* WHAT THE EXERCISE ASKS: Change every "Happy Price Value" in the records to "Special Price Value" and reproduce the text with everything else unchanged. Leave the pictures out of your answer.
--- EXERCISE DATA Enclosed Below ---
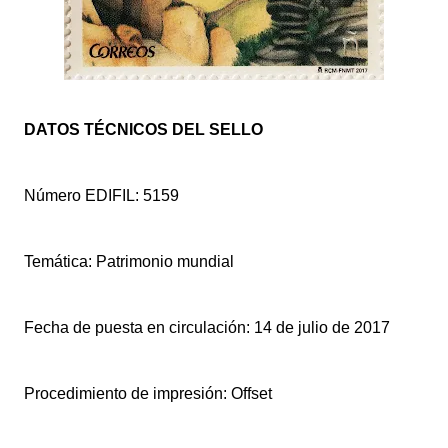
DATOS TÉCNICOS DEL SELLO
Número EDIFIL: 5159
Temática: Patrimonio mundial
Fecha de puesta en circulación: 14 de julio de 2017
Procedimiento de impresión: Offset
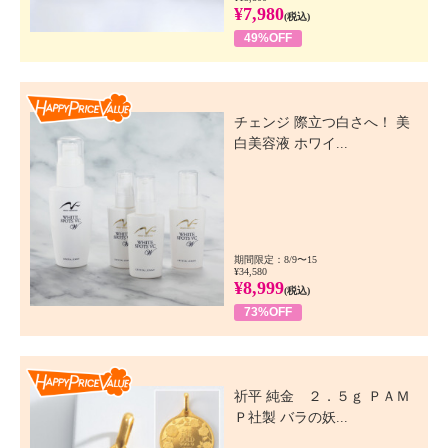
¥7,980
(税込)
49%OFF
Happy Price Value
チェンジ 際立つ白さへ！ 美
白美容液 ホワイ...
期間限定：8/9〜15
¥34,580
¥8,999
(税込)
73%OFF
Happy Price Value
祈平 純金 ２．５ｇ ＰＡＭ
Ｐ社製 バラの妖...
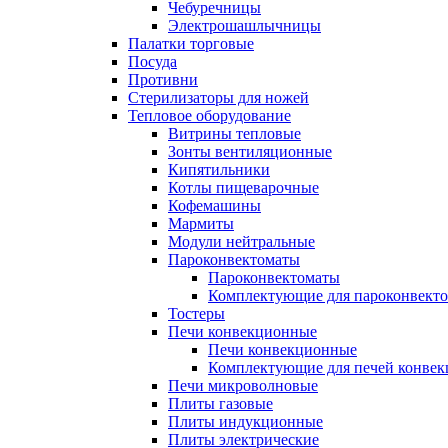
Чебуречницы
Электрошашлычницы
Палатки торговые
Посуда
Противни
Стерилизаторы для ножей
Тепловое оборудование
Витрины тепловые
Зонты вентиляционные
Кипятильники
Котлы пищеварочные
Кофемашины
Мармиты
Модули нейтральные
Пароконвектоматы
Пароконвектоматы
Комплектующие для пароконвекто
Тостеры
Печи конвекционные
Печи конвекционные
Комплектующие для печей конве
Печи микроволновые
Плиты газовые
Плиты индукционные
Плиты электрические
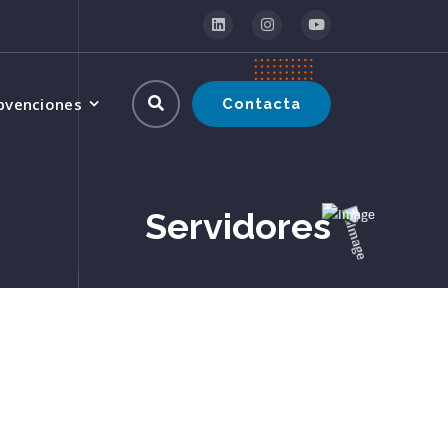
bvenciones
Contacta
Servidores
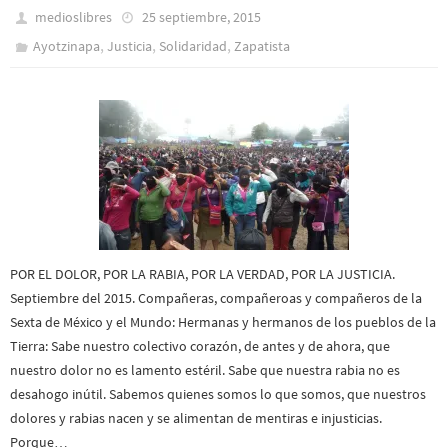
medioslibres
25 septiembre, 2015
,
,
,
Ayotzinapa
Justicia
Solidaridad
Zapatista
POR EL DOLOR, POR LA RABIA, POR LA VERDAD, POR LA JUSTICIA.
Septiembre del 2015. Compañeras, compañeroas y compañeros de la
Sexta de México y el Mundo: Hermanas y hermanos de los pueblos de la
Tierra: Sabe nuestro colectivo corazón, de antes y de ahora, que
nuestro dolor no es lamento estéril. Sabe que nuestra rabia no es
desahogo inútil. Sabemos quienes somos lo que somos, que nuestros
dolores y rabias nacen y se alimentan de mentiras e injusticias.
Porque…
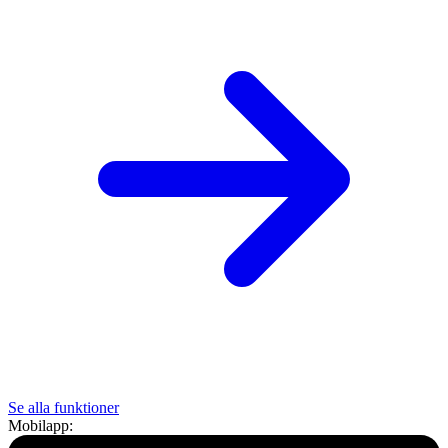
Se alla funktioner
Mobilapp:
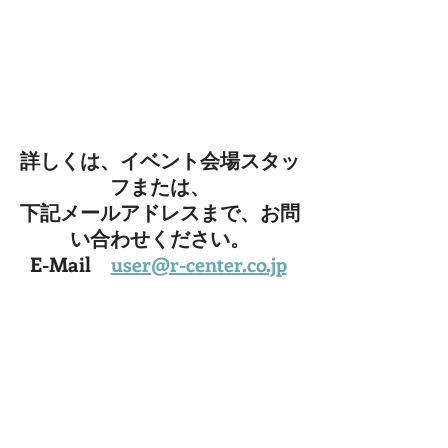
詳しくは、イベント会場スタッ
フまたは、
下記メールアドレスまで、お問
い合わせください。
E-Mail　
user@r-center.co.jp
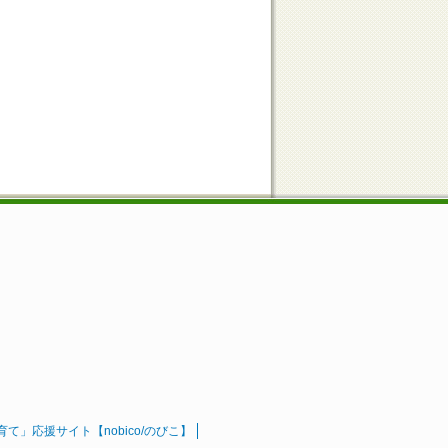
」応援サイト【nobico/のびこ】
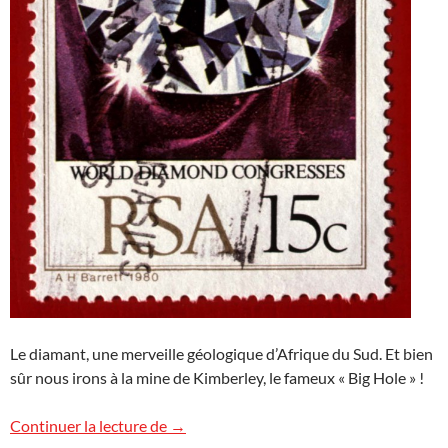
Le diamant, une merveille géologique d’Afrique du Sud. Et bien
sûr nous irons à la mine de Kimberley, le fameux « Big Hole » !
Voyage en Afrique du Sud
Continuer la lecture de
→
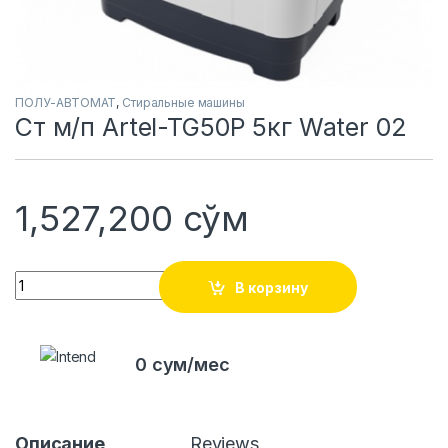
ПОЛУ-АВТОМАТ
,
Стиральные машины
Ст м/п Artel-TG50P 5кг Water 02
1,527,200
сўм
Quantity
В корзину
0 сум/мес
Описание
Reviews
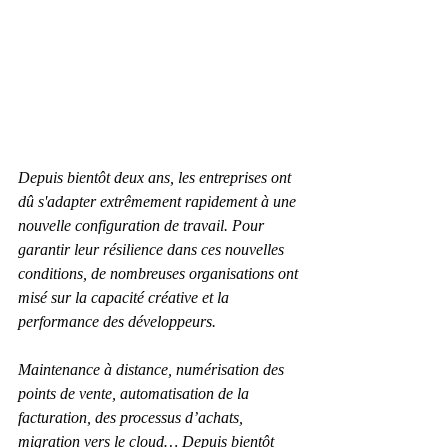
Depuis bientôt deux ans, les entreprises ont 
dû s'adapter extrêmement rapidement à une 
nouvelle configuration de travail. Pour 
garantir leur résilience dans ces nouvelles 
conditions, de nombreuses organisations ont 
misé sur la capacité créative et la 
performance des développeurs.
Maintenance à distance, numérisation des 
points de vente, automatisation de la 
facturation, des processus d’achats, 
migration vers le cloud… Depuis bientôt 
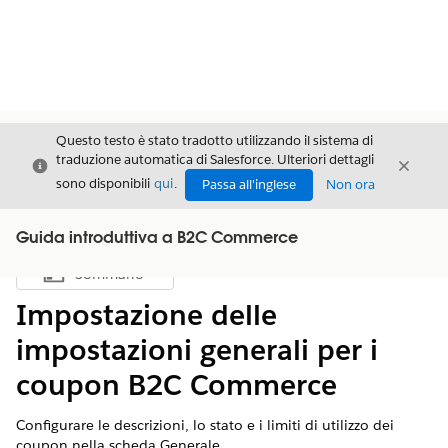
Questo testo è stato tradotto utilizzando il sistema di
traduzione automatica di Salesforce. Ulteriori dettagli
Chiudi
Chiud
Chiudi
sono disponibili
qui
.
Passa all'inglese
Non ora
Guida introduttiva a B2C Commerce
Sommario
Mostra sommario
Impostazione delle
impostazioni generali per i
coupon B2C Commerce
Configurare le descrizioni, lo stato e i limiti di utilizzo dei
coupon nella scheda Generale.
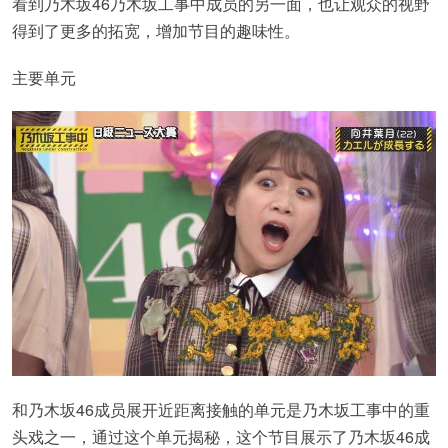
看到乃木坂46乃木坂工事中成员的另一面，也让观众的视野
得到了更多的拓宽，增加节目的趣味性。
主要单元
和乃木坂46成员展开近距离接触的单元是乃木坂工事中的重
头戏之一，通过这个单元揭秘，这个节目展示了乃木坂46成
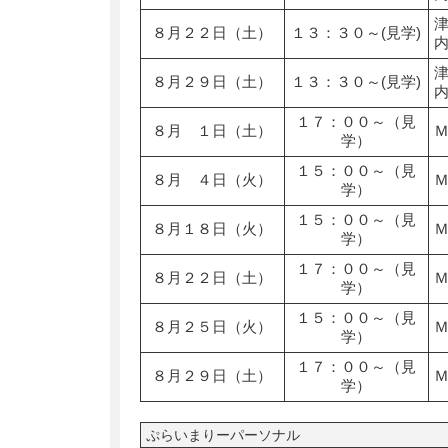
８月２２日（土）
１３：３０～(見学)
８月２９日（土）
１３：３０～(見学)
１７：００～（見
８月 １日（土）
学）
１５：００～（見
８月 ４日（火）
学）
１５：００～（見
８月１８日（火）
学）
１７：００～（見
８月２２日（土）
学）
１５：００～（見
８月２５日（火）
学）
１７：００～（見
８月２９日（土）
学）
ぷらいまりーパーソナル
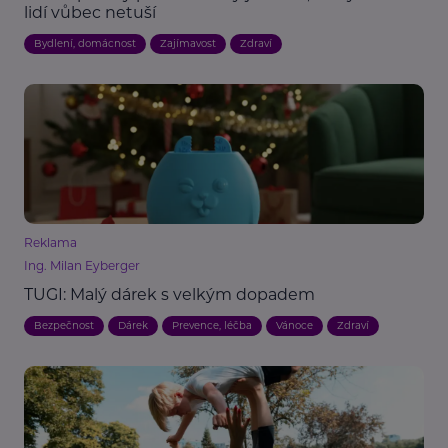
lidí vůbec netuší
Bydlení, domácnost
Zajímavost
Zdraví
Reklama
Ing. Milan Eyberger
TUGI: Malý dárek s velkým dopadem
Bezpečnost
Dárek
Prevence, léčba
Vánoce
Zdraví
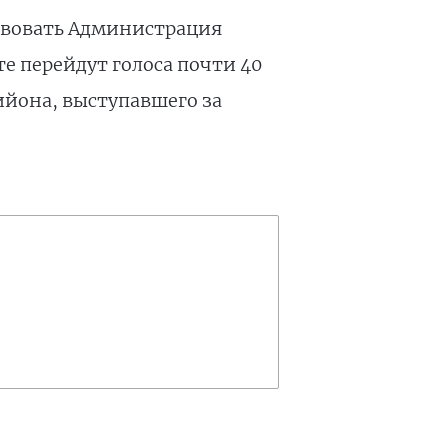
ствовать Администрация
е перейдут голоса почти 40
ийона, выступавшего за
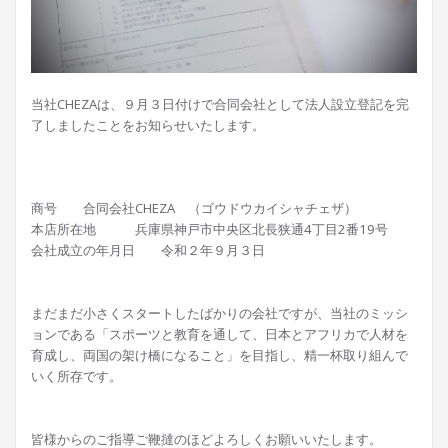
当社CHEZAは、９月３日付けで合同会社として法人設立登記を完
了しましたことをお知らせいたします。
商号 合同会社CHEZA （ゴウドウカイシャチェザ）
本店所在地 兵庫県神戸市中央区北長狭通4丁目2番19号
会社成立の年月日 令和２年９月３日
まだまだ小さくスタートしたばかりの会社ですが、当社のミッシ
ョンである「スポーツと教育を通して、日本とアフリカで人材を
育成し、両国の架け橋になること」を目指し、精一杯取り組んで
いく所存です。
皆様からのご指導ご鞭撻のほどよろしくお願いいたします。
--- End of Enclosed EXERCISE DATA ---
* OUTPUT:
DATOS TÉCNICOS DEL SELLO
Número EDIFIL: 5159
Temática: Patrimonio mundial
Fecha de puesta en circulación: 14 de julio de 2017
Procedimiento de impresión: Offset
¥7,980
(税込)
49%OFF
Special Price Value
チェンジ 際立つ白さへ！ 美
白美容液 ホワイ...
期間限定：8/9〜15
¥34,580
¥8,999
(税込)
73%OFF
Special Price Value
祈平 純金 ２．５ｇ ＰＡＭ
Ｐ社製 バラの妖...
Чебуречницы
Электрошашлычницы
Палатки торговые
Посуда
Противни
Стерилизаторы для ножей
Тепловое оборудование
Витрины тепловые
Зонты вентиляционные
Кипятильники
Котлы пищеварочные
Кофемашины
Мармиты
Модули нейтральные
Пароконвектоматы
Пароконвектоматы
Комплектующие для пароконвекто
Тостеры
Печи конвекционные
Печи конвекционные
Комплектующие для печей конве
Печи микроволновые
Плиты газовые
Плиты индукционные
Плиты электрические
bvenciones
Contacta
Servidores
medioslibres
25 septiembre, 2015
,
,
,
Ayotzinapa
Justicia
Solidaridad
Zapatista
POR EL DOLOR, POR LA RABIA, POR LA VERDAD, POR LA JUSTICIA.
Septiembre del 2015. Compañeras, compañeroas y compañeros de la
Sexta de México y el Mundo: Hermanas y hermanos de los pueblos de la
Tierra: Sabe nuestro colectivo corazón, de antes y de ahora, que
nuestro dolor no es lamento estéril. Sabe que nuestra rabia no es
desahogo inútil. Sabemos quienes somos lo que somos, que nuestros
dolores y rabias nacen y se alimentan de mentiras e injusticias.
Porque…
Se alla funktioner
Mobilapp:
詳しくは、イベント会場スタッ
フまたは、
下記メールアドレスまで、お問
い合わせください。
E-Mail　
user@r-center.co.jp
」応援サイト【nobico/のびこ】
Le diamant, une merveille géologique d’Afrique du Sud. Et bien
sûr nous irons à la mine de Kimberley, le fameux « Big Hole » !
Voyage en Afrique du Sud
Continuer la lecture de
→
ПОЛУ-АВТОМАТ
,
Стиральные машины
Ст м/п Artel-TG50P 5кг Water 02
1,527,200
сўм
Quantity
В корзину
0 сум/мес
Описание
Reviews
Depuis bientôt deux ans, les entreprises ont 
dû s'adapter extrêmement rapidement à une 
nouvelle configuration de travail. Pour 
garantir leur résilience dans ces nouvelles 
conditions, de nombreuses organisations ont 
misé sur la capacité créative et la 
performance des développeurs.
Maintenance à distance, numérisation des 
points de vente, automatisation de la 
facturation, des processus d’achats, 
migration vers le cloud… Depuis bientôt 
Questo testo è stato tradotto utilizzando il sistema di
traduzione automatica di Salesforce. Ulteriori dettagli
Chiudi
Chiud
Chiudi
sono disponibili
qui
.
Passa all'inglese
Non ora
Guida introduttiva a B2C Commerce
Sommario
Mostra sommario
Impostazione delle
impostazioni generali per i
coupon B2C Commerce
Configurare le descrizioni, lo stato e i limiti di utilizzo dei
coupon nella scheda Generale.
看到乃木坂46乃木坂工事中成员的另一面，也让观众的视野
得到了更多的拓宽，增加节目的趣味性。
主要单元
和乃木坂46成员展开近距离接触的单元是乃木坂工事中的重
头戏之一，通过这个单元揭秘，这个节目展示了乃木坂46成
８月２２日（土）
１３：３０～(見学)
８月２９日（土）
１３：３０～(見学)
１７：００～（見
８月 １日（土）
学）
１５：００～（見
８月 ４日（火）
学）
１５：００～（見
８月１８日（火）
学）
１７：００～（見
８月２２日（土）
学）
１５：００～（見
８月２５日（火）
学）
１７：００～（見
８月２９日（土）
学）
ぷらいまりーパーソナル
lidí vůbec netuší
Bydlení, domácnost
Zajímavost
Zdraví
Reklama
Ing. Milan Eyberger
TUGI: Malý dárek s velkým dopadem
Bezpečnost
Dárek
Prevence, léčba
Vánoce
Zdraví
ствовать Администрация
е перейдут голоса почти 40
ийона, выступавшего за
当社CHEZAは、９月３日付けで合同会社として法人設立登記を完
了しましたことをお知らせいたします。
商号 合同会社CHEZA （ゴウドウカイシャチェザ）
本店所在地 兵庫県神戸市中央区北長狭通4丁目2番19号
会社成立の年月日 令和２年９月３日
まだまだ小さくスタートしたばかりの会社ですが、当社のミッシ
ョンである「スポーツと教育を通して、日本とアフリカで人材を
育成し、両国の架け橋になること」を目指し、精一杯取り組んで
いく所存です。
皆様からのご指導ご鞭撻のほどよろしくお願いいたします。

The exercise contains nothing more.